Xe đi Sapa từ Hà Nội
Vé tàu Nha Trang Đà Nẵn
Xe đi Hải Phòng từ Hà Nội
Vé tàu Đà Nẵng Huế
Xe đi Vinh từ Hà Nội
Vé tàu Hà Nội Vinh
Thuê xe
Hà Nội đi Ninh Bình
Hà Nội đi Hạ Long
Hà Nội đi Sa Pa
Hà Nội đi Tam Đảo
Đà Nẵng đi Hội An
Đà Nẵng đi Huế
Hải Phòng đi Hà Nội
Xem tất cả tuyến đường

= = =

The full listing has to be duplicated exactly.

TASK RESULT —
Xe đi Sapa từ Hà Nội
Vé tàu Nha Trang Đà Nẵn
Xe đi Hải Phòng từ Hà Nội
Vé tàu Đà Nẵng Huế
Xe đi Vinh từ Hà Nội
Vé tàu Hà Nội Vinh
Thuê xe
Hà Nội đi Ninh Bình
Hà Nội đi Hạ Long
Hà Nội đi Sa Pa
Hà Nội đi Tam Đảo
Đà Nẵng đi Hội An
Đà Nẵng đi Huế
Hải Phòng đi Hà Nội
Xem tất cả tuyến đường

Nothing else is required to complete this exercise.